> Consigne
Restituez dans son intégralité le texte sur la simulation à usage militaire, sans y changer un seul mot.

> Texte source

= = = =

Cette dernière solution qui aurait la préférence
française, part du constat que la mobilité est le premier facteur
de protection, et que tout système qui entrave la liberté de
mouvements du combattant est peu adapté. Encore convient-il de noter que
les efforts financiers consacrés à la recherche dans ce domaine
en France sont cent fois inférieurs à ce qu'ils sont aux
États-Unis.
L'utilisation en réseau.
Les techniques de
simulation devraient connaître un saut qualitatif important avec les
possibilités de formation en réseau. Jusqu'à
présent, en effet, le simulateur met face à face une personne et
un écran. La personne commande l'image et réagit à
l'image. La mise en réseau permettrait de former plusieurs personnes en
même temps, l'image reçue par l'une étant modifiée,
non seulement par sa propre commande, mais aussi par celle d'une autre,
supposé allié ou supposé ennemi.
Le simulateur de défense antiaérienne
Mistral
a, d'ores et
déjà, été conçu pour être mis en
réseau, ce qui permettrait de relier plusieurs postes de tir, voire de
combiner un simulateur de tir au sol et un simulateur d'attaque (simulateur
d'avion). Mais l'exemple le plus significatif est certainement celui de
manœuvres militaires virtuelles.
Encadré n° 23
LES MANOEUVRES MILITAIRES VIRTUELLES
Les simulateurs de formation à usage militaire
apprennent surtout à maîtriser la conduite ou le pilotage d'un
appareil, mais leur rôle s'arrête là. Or,
l'efficacité d'une armée ne dépend pas seulement de la
qualité technique individuelle de ses professionnels, mais de sa
capacité à mener des opérations, c'est-à-dire
coordonner les actions.
" Ce sont les armées qui gagnent les
guerres, pas les héros solitaires. Dans la vraie guerre, les Rambos
meurent vite... ".

= = = =

> Données fournies
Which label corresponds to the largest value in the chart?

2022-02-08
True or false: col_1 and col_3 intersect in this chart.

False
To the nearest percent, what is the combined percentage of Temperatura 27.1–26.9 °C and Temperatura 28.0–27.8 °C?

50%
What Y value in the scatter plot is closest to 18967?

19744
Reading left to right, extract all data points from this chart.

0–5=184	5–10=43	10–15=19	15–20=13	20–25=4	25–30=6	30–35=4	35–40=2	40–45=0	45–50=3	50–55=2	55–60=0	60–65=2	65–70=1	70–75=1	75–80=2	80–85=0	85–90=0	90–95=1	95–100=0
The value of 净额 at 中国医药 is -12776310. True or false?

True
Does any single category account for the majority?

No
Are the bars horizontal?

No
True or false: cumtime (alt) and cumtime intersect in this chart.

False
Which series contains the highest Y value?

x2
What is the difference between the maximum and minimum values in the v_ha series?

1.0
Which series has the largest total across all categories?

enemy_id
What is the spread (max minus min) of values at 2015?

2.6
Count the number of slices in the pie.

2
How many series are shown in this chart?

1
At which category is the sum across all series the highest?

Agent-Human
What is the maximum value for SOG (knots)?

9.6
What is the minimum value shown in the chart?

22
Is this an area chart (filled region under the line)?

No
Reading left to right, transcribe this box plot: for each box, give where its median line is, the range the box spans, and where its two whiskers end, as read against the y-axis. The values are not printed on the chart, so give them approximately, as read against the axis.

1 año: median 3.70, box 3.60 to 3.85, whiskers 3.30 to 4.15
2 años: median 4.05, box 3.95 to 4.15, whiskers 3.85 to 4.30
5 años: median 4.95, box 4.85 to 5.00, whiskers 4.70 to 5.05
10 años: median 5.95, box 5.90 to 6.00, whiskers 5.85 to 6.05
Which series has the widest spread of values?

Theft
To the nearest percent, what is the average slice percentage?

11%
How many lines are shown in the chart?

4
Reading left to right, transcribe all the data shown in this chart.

= = = =

> Réponse
Cette dernière solution qui aurait la préférence
française, part du constat que la mobilité est le premier facteur
de protection, et que tout système qui entrave la liberté de
mouvements du combattant est peu adapté. Encore convient-il de noter que
les efforts financiers consacrés à la recherche dans ce domaine
en France sont cent fois inférieurs à ce qu'ils sont aux
États-Unis.
L'utilisation en réseau.
Les techniques de
simulation devraient connaître un saut qualitatif important avec les
possibilités de formation en réseau. Jusqu'à
présent, en effet, le simulateur met face à face une personne et
un écran. La personne commande l'image et réagit à
l'image. La mise en réseau permettrait de former plusieurs personnes en
même temps, l'image reçue par l'une étant modifiée,
non seulement par sa propre commande, mais aussi par celle d'une autre,
supposé allié ou supposé ennemi.
Le simulateur de défense antiaérienne
Mistral
a, d'ores et
déjà, été conçu pour être mis en
réseau, ce qui permettrait de relier plusieurs postes de tir, voire de
combiner un simulateur de tir au sol et un simulateur d'attaque (simulateur
d'avion). Mais l'exemple le plus significatif est certainement celui de
manœuvres militaires virtuelles.
Encadré n° 23
LES MANOEUVRES MILITAIRES VIRTUELLES
Les simulateurs de formation à usage militaire
apprennent surtout à maîtriser la conduite ou le pilotage d'un
appareil, mais leur rôle s'arrête là. Or,
l'efficacité d'une armée ne dépend pas seulement de la
qualité technique individuelle de ses professionnels, mais de sa
capacité à mener des opérations, c'est-à-dire
coordonner les actions.
" Ce sont les armées qui gagnent les
guerres, pas les héros solitaires. Dans la vraie guerre, les Rambos
meurent vite... ".